# Compiling draft data

It'd be useful to have a dataframe with the format `PLAYER_ID, DRAFT_POSITION` giving where they were drafted (and something like NAN, which we can handle later, if they were never drafted).

There is a Kaggle dataset here (https://www.kaggle.com/datasets/mattop/nba-draft-basketball-player-data-19892021) which has data from Basketball Reference through the 2021 draft.

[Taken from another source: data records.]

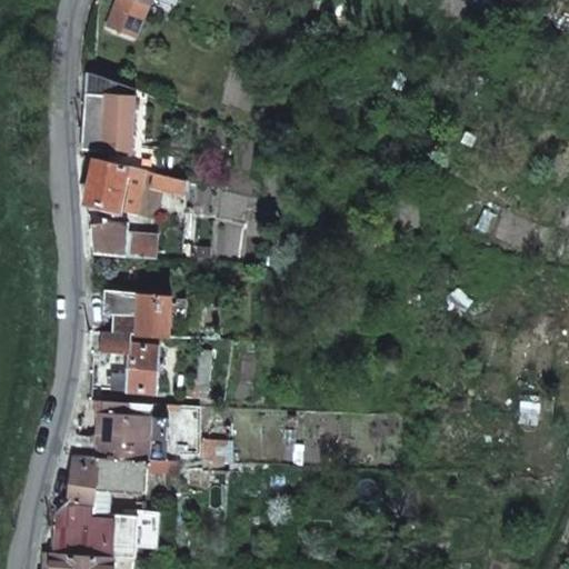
[(138,0),(119,0),(110,25),(136,35),(148,3),(138,0)]
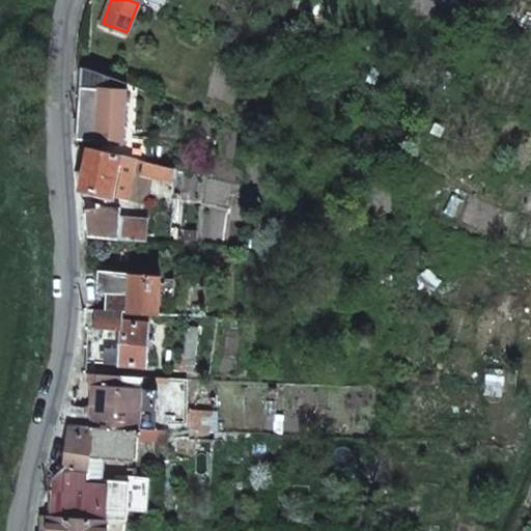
[(82,67),(81,87),(126,90),(127,83),(87,68),(82,67)]
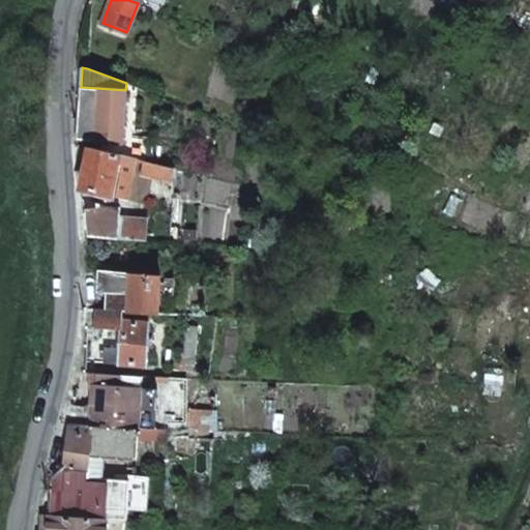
[(81,87),(77,139),(122,143),(125,97),(125,90),(81,87)]
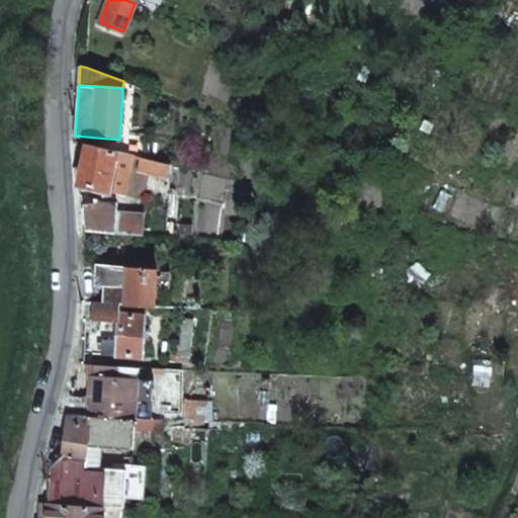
[(88,144),(79,184),(87,186),(109,191),(117,152),(88,144)]
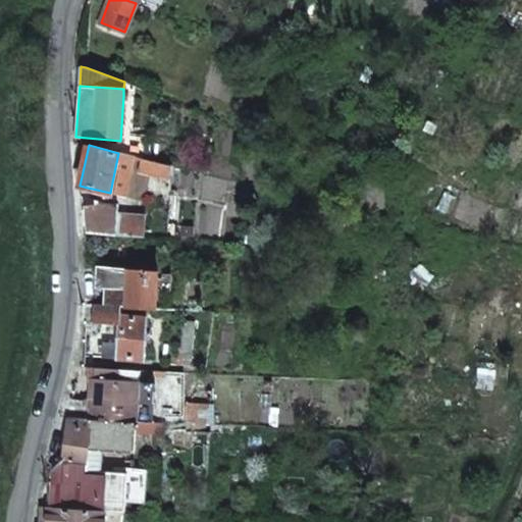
[(125,196),(132,165),(134,156),(118,153),(110,193),(125,196)]
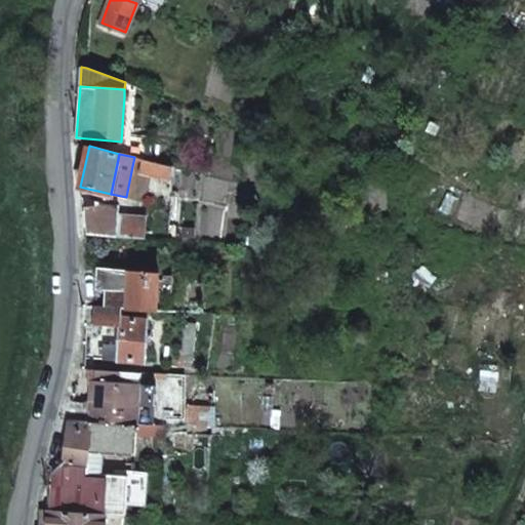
[(142,168),(143,159),(134,157),(132,166),(142,168)]
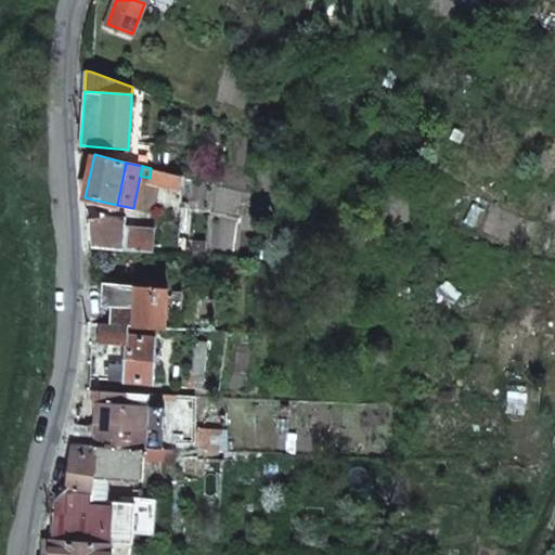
[(150,178),(149,181),(184,190),(184,177),(151,168),(150,178)]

In this notebook we'll load that data and combine it with data from Basketball Reference (which I just exported as CSV on the website and copy-pasted into CSV files) for 2022, 2023.  Because the 2024 season is ongoing, we won't be able to use it for this project.

In [1]:
import numpy as np
import pandas as pd

In [2]:
kaggle_df = pd.read_csv("nbaplayersdraft.csv")
df_2022 = pd.read_csv("draft_2022.csv")
df_2023 = pd.read_csv("draft_2023.csv")

In [3]:
print(kaggle_df.columns)
print(df_2022.columns)

Index(['id', 'year', 'rank', 'overall_pick', 'team', 'player', 'college',
       'years_active', 'games', 'minutes_played', 'points', 'total_rebounds',
       'assists', 'field_goal_percentage', '3_point_percentage',
       'free_throw_percentage', 'average_minutes_played', 'points_per_game',
       'average_total_rebounds', 'average_assists', 'win_shares',
       'win_shares_per_48_minutes', 'box_plus_minus',
       'value_over_replacement'],
      dtype='object')
Index(['Rk', 'Pk', 'Tm', 'Player', 'College', 'Yrs', 'G', 'MP', 'PTS', 'TRB',
       'AST', 'FG%', '3P%', 'FT%', 'MP.1', 'PTS.1', 'TRB.1', 'AST.1', 'WS',
       'WS/48', 'BPM', 'VORP'],
      dtype='object')


In [13]:
#let's keep just "overall_pick", "player" from the Kaggle data
k_df = kaggle_df[["player", "overall_pick"]].copy()

In [14]:
df_22 = df_2022[["Player", "Pk"]].copy()
df_22.rename(columns={"Player":"player", "Pk":"overall_pick"}, inplace=True)

In [15]:
df_23 = df_2023[["Player", "Pk"]].copy()
df_23.rename(columns={"Player":"player", "Pk":"overall_pick"}, inplace=True)

In [16]:
total_df = pd.concat([k_df, df_22, df_23])

In [17]:
total_df

Unnamed: 0,player,overall_pick
0,Pervis Ellison,1.0
1,Danny Ferry,2.0
2,Sean Elliott,3.0
3,Glen Rice,4.0
4,J.R. Reid,5.0
...,...,...
55,Tarik Biberovic,56.0
56,Trayce Jackson-Davis,57.0
57,Chris Livingston,58.0
58,,


# Get `nba_api` player IDs

In [81]:
from nba_api.stats.static import players

In [102]:
def find_nba_id(x):
    matches = players.find_players_by_full_name(x.player)

    if len(matches) == 0:
        return np.nan

    player_id = matches[0]["id"]

    return player_id

In [103]:
total_df["PLAYER_ID"] = total_df.apply(find_nba_id, axis=1).astype("Int64")

In [104]:
players.find_players_by_full_name("Reggie Turner")

[]

In [105]:
total_df[total_df["PLAYER_ID"].isna()]

Unnamed: 0,player,overall_pick,PLAYER_ID
41,Michael Cutright,42.0,
43,Reggie Cross,44.0,
46,Reggie Turner,47.0,
47,Junie Lewis,48.0,
52,Jeff Hodge,53.0,
...,...,...,...
55,Luke Travers,56.0,
57,Hugo Besson,58.0,
30,James Nnaji,31.0,
46,Mojave King,47.0,


In [107]:
total_df

Unnamed: 0,player,overall_pick,PLAYER_ID
0,Pervis Ellison,1.0,442
1,Danny Ferry,2.0,198
2,Sean Elliott,3.0,251
3,Glen Rice,4.0,779
4,J.R. Reid,5.0,462
...,...,...,...
53,Jalen Slawson,54.0,1641771
54,Isaiah Wong,55.0,1631209
55,Tarik Biberovic,56.0,
56,Trayce Jackson-Davis,57.0,1631218